Stochastic population dynamics in populations of western terrestrial garter snakes with divergent life histories

Comparative evaluations of population dynamics in species with temporal and spatial variation in life-history traits are rare because they require long-term demographic time series from multiple populations. We present such an analysis using demographic data collected during the interval 1978-1996 for six populations of western terrestrial garter snakes (Thamnophis elegans) from two evolutionarily divergent ecotypes. Three replicate populations from a slow-living ecotype, found in mountain meadows of northeastern California, were characterized by individuals that develop slowly, mature late, reproduce infrequently with small reproductive effort, and live longer than individuals of three populations of a fast-living ecotype found at lakeshore locales.
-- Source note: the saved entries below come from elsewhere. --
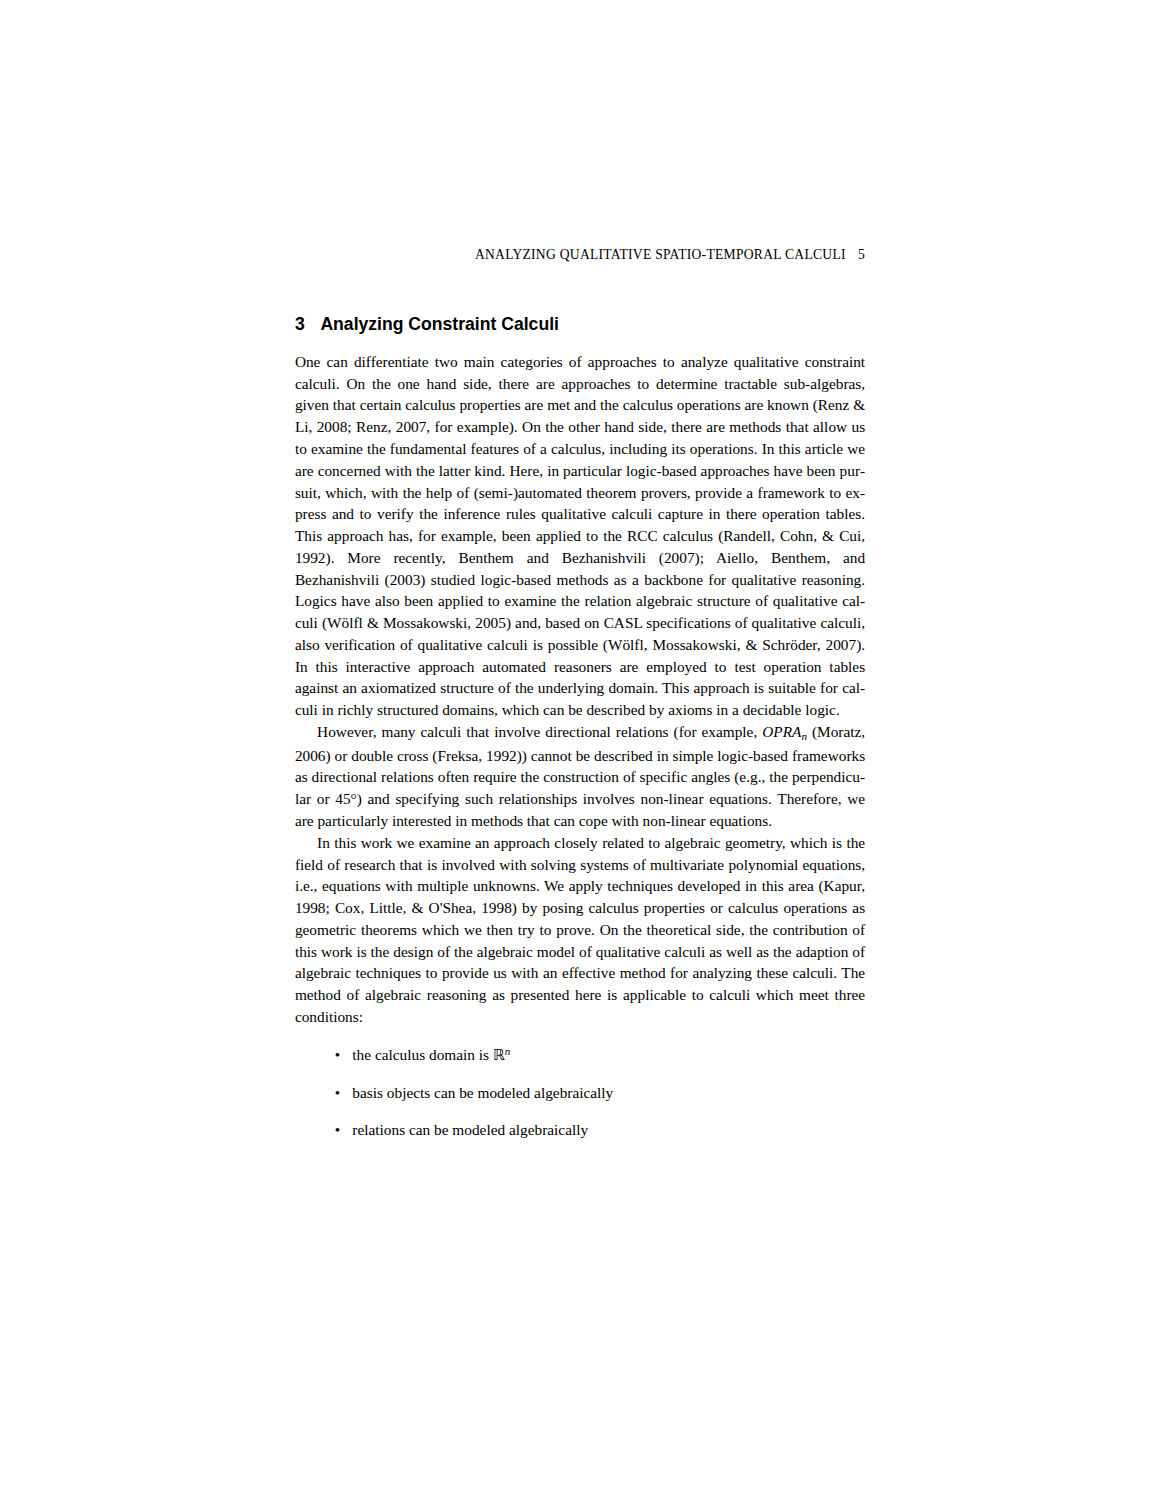ANALYZING QUALITATIVE SPATIO-TEMPORAL CALCULI5
3 Analyzing Constraint Calculi
One can differentiate two main categories of approaches to analyze qualitative constraint calculi. On the one hand side, there are approaches to determine tractable sub-algebras, given that certain calculus properties are met and the calculus operations are known (Renz & Li, 2008; Renz, 2007, for example). On the other hand side, there are methods that allow us to examine the fundamental features of a calculus, including its operations. In this article we are concerned with the latter kind. Here, in particular logic-based approaches have been pursuit, which, with the help of (semi-)automated theorem provers, provide a framework to express and to verify the inference rules qualitative calculi capture in there operation tables. This approach has, for example, been applied to the RCC calculus (Randell, Cohn, & Cui, 1992). More recently, Benthem and Bezhanishvili (2007); Aiello, Benthem, and Bezhanishvili (2003) studied logic-based methods as a backbone for qualitative reasoning. Logics have also been applied to examine the relation algebraic structure of qualitative calculi (Wölfl & Mossakowski, 2005) and, based on CASL specifications of qualitative calculi, also verification of qualitative calculi is possible (Wölfl, Mossakowski, & Schröder, 2007). In this interactive approach automated reasoners are employed to test operation tables against an axiomatized structure of the underlying domain. This approach is suitable for calculi in richly structured domains, which can be described by axioms in a decidable logic.
However, many calculi that involve directional relations (for example, OPRAn (Moratz, 2006) or double cross (Freksa, 1992)) cannot be described in simple logic-based frameworks as directional relations often require the construction of specific angles (e.g., the perpendicular or 45°) and specifying such relationships involves non-linear equations. Therefore, we are particularly interested in methods that can cope with non-linear equations.
In this work we examine an approach closely related to algebraic geometry, which is the field of research that is involved with solving systems of multivariate polynomial equations, i.e., equations with multiple unknowns. We apply techniques developed in this area (Kapur, 1998; Cox, Little, & O'Shea, 1998) by posing calculus properties or calculus operations as geometric theorems which we then try to prove. On the theoretical side, the contribution of this work is the design of the algebraic model of qualitative calculi as well as the adaption of algebraic techniques to provide us with an effective method for analyzing these calculi. The method of algebraic reasoning as presented here is applicable to calculi which meet three conditions:
the calculus domain is ℝn
basis objects can be modeled algebraically
relations can be modeled algebraically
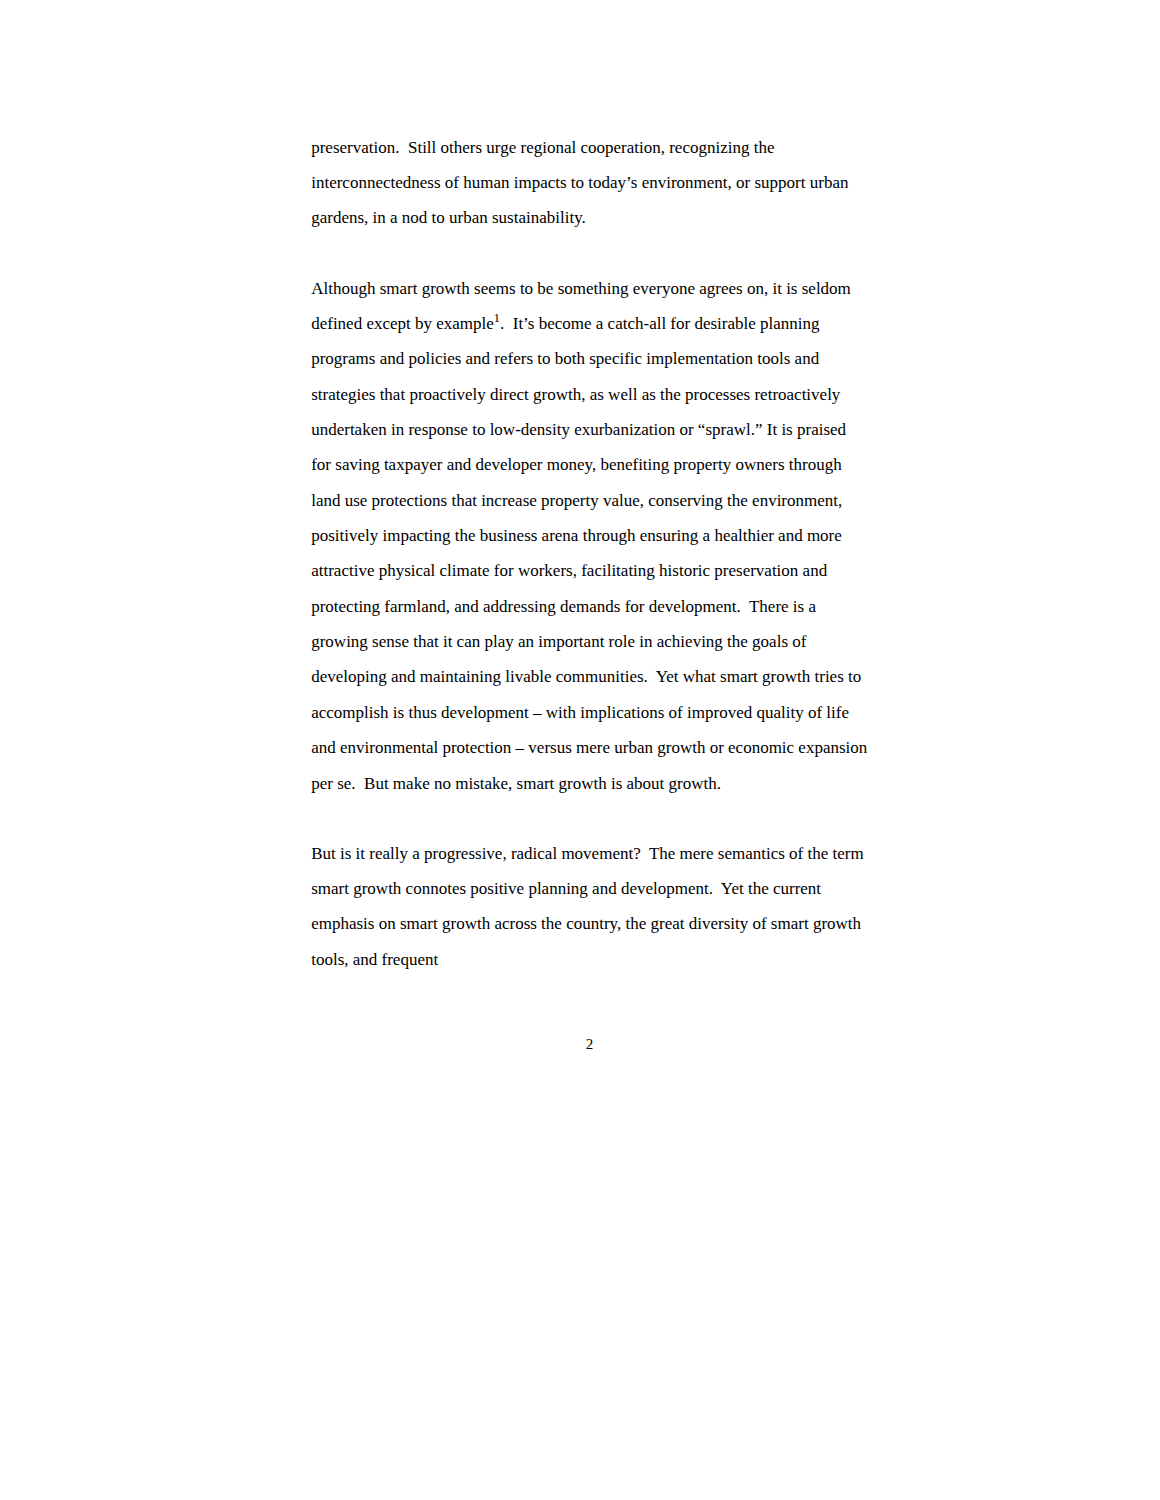preservation. Still others urge regional cooperation, recognizing the interconnectedness of human impacts to today’s environment, or support urban gardens, in a nod to urban sustainability.
Although smart growth seems to be something everyone agrees on, it is seldom defined except by example1. It’s become a catch-all for desirable planning programs and policies and refers to both specific implementation tools and strategies that proactively direct growth, as well as the processes retroactively undertaken in response to low-density exurbanization or “sprawl.” It is praised for saving taxpayer and developer money, benefiting property owners through land use protections that increase property value, conserving the environment, positively impacting the business arena through ensuring a healthier and more attractive physical climate for workers, facilitating historic preservation and protecting farmland, and addressing demands for development. There is a growing sense that it can play an important role in achieving the goals of developing and maintaining livable communities. Yet what smart growth tries to accomplish is thus development – with implications of improved quality of life and environmental protection – versus mere urban growth or economic expansion per se. But make no mistake, smart growth is about growth.
But is it really a progressive, radical movement? The mere semantics of the term smart growth connotes positive planning and development. Yet the current emphasis on smart growth across the country, the great diversity of smart growth tools, and frequent
2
We constructed matrix population models for each of the populations based on 8-13 years of data per population and analyzed both deterministic dynamics based on mean annual vital rates and stochastic dynamics incorporating annual variation in vital rates. (1) Contributions of highly variable vital rates to fitness (lambda(s)) were buffered against the negative effects of stochastic variation, and this relationship was consistent with differences between the meadow (M-slow) and lakeshore (L-fast) ecotypes. (2) Annual variation in the proportion of gravid females had the greatest negative effect among all vital rates on lambda(s). The magnitude of variation in the proportion of gravid females and its effect on lambda(s) was greater in M-slow than L-fast populations. (3) Variation in the proportion of gravid females, in turn, depended on annual variation in prey availability, and its effect on lambda(s) was 4 23 times greater in M-slow than L-fast populations. In addition to differences in stochastic dynamics between ecotypes, we also found higher mean mortality rates across all age classes in the L-fast populations. Our results suggest that both deterministic and stochastic selective forces have affected the evolution of divergent life-history traits in the two ecotypes, which, in turn, affect population dynamics. M-slow populations have evolved life-history traits that buffer fitness against direct effects of variation in reproduction and that spread lifetime reproduction across a greater number of reproductive bouts. These results highlight the importance of long-term demographic and environmental monitoring and of incorporating temporal dynamics into empirical studies of life-history evolution.